The dispute with the Hackneys is driving the city to reconsider its laws for short-term rentals. Planning Commission Chair Kathy Hanson said that the city is working on drafting an ordinance that would make short-term rentals in residential districts legal to operate as long as they obtain the city’s written permission. Hanson said that the ordinance would limit the size and number of short-term rentals in a subdivision, although those numbers have not yet been finalized. It’s not clear whether the ordinance would allow the Hackneys’ four-room B&B. Once a final version of the ordinance is drafted, it would be introduced to city council for a vote.

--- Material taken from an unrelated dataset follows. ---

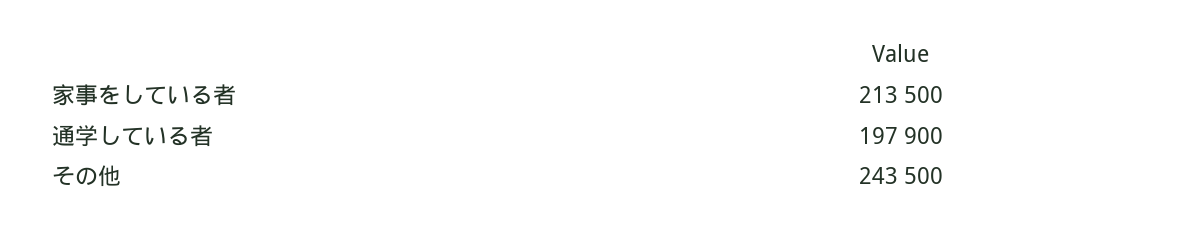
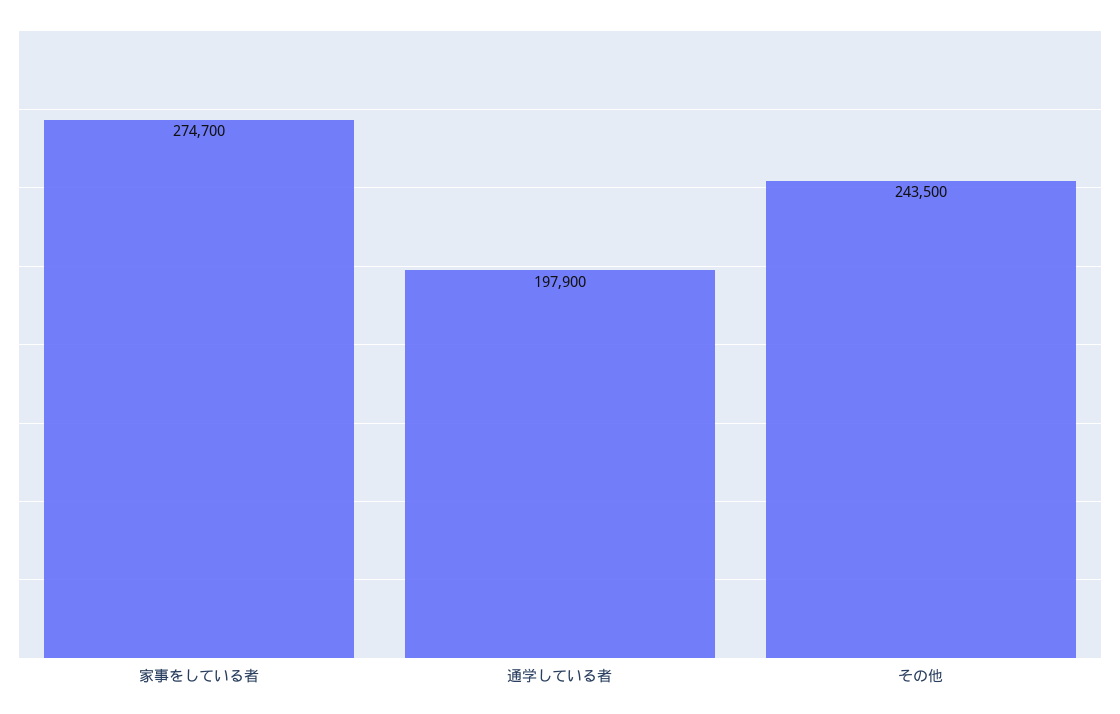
家事をしている者: 213500 -> 274700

In the meantime, the Hackneys appealed their case again, sending it to the Superior Court for the State of Alaska. In February 2021, a state superior court judge ruled that former city planner Betsy Jumper’s admission that she quote “could have” granted verbal permission to the Hackneys to build a second story was substantial evidence that should have been considered in the city’s earlier hearing and that the Hackneys’ attorney should not have been cut off from questioning Jumper further.
The state court is sending the Hackneys’ case back to the city for another hearing to consider additional witness testimony. That hearing has not yet been scheduled.